**WRITTEN TASK 1**
Put the lines of the listing, from the one containing "family: Orchidaceae" through the one containing "scientific name: Gardenia volkensii", into a Markdown table with the columns Row and Line. Leave out blank lines.

**TEXT**
╭──
Ah, I see. If the log is full, the head pushes behind the tail and
associated head record refers to the current tail. The AIL pushes the
tail forward some and a log record writeback occurs with a new tail,
overwriting the previous tail. If the metadata writeback has not
persisted by the time we start that tail overwrite and we crash before
the record completes in the log, then we still need to recover from the
previous tail record (we just partially overwrote) to the previous head
on the next mount, which would be troublesome. Makes sense, thanks.

> 
> 	metadata write		-> volatile disk cache
> 	move log tail forwards	-> tail wraps back to start
> <...>
> 	log write wrapping tail
> 	  iclog split
> 	   iclog write to end /w PREFLUSH + FUA
> 	   			-> queued in request queue
> 	   iclog write to start /w FUA
> 	   			-> queued in request queue
> <....>
> 	request queue gets processed
> 	  dispatches write to start w/ FUA
> 				-> overwrites tail of log
> <....>
> 	  dispatches write to end w/ PREFLUSH + FUA
> 	  			-> flushes metadata @ tail of log
> 
> If we have a power loss incident after the first FUA write to the
> start of the log but before the second write issues/completes the
> PREFLUSH, we have a situation on disk where the log tail has been
> overwritten but the metadata that it overwrote had not yet been
> committed to stable storage. That will result in either a corrupt
> log (can't find tail) or a corrupt fielsystem because metadata in
> some structure was not recovered.
╰──
**WRITTEN TASK 2**
In the log discussion, where does the metadata write go?

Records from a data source
╭──
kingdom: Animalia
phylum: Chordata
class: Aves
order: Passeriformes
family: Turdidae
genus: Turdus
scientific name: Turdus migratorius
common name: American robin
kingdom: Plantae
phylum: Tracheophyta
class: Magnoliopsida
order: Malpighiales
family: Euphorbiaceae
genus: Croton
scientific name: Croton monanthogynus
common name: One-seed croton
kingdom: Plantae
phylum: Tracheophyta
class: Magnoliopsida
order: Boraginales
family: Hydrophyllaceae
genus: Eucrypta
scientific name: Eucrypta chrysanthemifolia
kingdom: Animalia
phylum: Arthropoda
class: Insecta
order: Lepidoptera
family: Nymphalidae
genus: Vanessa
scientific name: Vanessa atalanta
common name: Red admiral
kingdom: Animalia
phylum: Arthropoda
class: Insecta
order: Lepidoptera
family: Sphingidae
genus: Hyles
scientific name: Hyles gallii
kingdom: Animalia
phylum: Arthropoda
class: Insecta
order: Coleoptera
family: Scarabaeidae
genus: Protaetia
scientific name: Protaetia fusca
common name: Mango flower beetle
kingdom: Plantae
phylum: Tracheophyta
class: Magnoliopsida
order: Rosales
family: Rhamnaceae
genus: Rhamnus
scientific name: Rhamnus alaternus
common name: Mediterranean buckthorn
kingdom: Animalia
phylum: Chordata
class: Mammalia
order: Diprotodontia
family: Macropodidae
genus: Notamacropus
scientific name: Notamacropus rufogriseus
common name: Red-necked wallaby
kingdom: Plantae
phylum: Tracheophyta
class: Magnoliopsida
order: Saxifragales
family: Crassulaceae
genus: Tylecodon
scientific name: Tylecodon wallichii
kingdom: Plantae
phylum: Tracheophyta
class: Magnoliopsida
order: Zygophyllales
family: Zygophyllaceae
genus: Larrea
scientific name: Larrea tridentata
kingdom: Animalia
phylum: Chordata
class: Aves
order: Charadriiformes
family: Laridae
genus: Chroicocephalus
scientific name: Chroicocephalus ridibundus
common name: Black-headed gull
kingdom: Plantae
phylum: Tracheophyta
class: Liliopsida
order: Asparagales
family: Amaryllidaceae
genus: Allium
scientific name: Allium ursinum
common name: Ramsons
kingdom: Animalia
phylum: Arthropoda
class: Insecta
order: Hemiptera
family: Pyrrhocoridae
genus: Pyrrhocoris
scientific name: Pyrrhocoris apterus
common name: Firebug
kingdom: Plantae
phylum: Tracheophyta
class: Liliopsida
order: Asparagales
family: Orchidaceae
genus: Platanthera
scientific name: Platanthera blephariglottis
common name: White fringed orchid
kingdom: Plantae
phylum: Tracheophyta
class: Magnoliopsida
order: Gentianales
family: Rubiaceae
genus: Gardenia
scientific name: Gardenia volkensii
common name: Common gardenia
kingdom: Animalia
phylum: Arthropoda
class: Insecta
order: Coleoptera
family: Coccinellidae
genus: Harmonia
╰──
**COMPLETE OUTPUT 1**
| Row | Line |
|---|---|
| 1 | family: Orchidaceae |
| 2 | genus: Platanthera |
| 3 | scientific name: Platanthera blephariglottis |
| 4 | common name: White fringed orchid |
| 5 | kingdom: Plantae |
| 6 | phylum: Tracheophyta |
| 7 | class: Magnoliopsida |
| 8 | order: Gentianales |
| 9 | family: Rubiaceae |
| 10 | genus: Gardenia |
| 11 | scientific name: Gardenia volkensii |

**COMPLETE OUTPUT 2**
To the volatile disk cache.